Task: Leaving out the pictures, copy each record below exactly.

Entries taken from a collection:

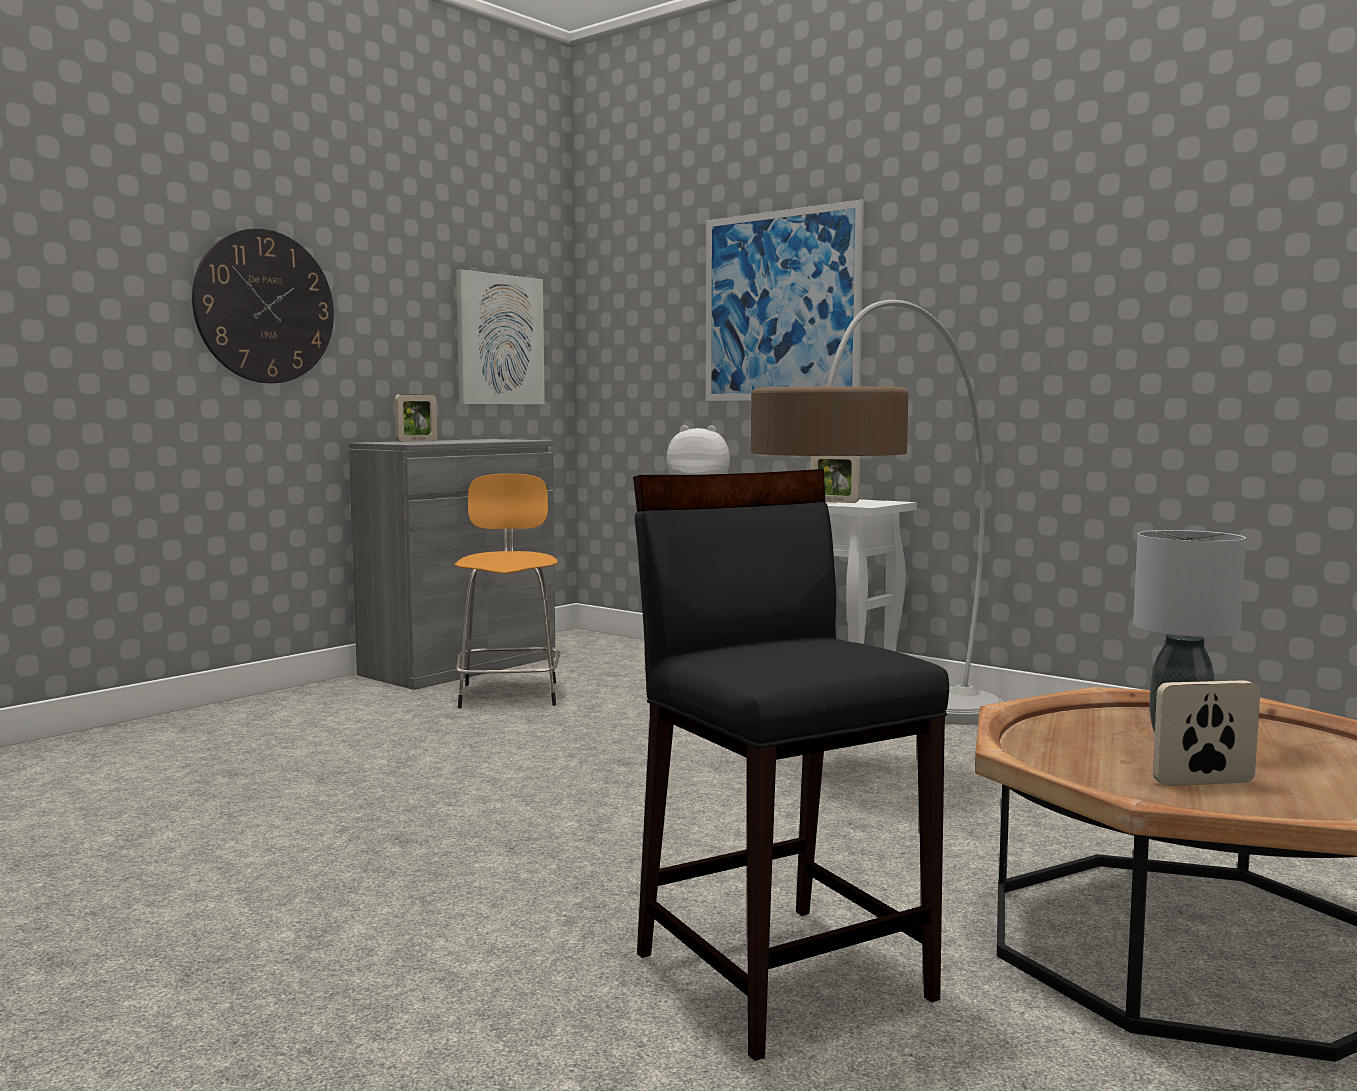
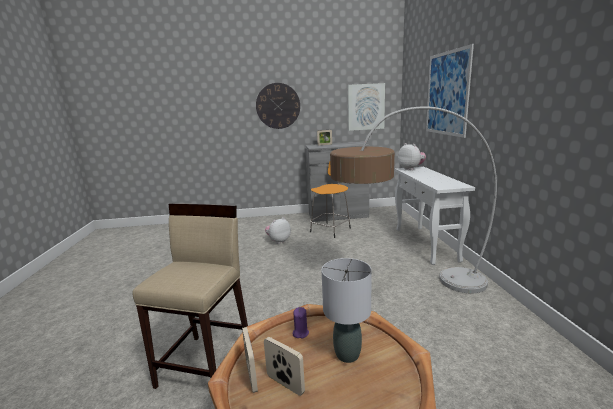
camera: 45 degrees right, 10 degrees up
black stool [633,469,949,1061] -> beige stool [132,203,248,389]
picture frame [811,456,860,503] -> picture frame moved to [242,327,258,393]
none -> plush toy [265,217,291,244]
none -> purple candle [293,307,309,339]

Solution for this problem:
camera: 45 degrees right, 10 degrees up
black stool [633,469,949,1061] -> beige stool [132,203,248,389]
picture frame [811,456,860,503] -> picture frame moved to [242,327,258,393]
none -> plush toy [265,217,291,244]
none -> purple candle [293,307,309,339]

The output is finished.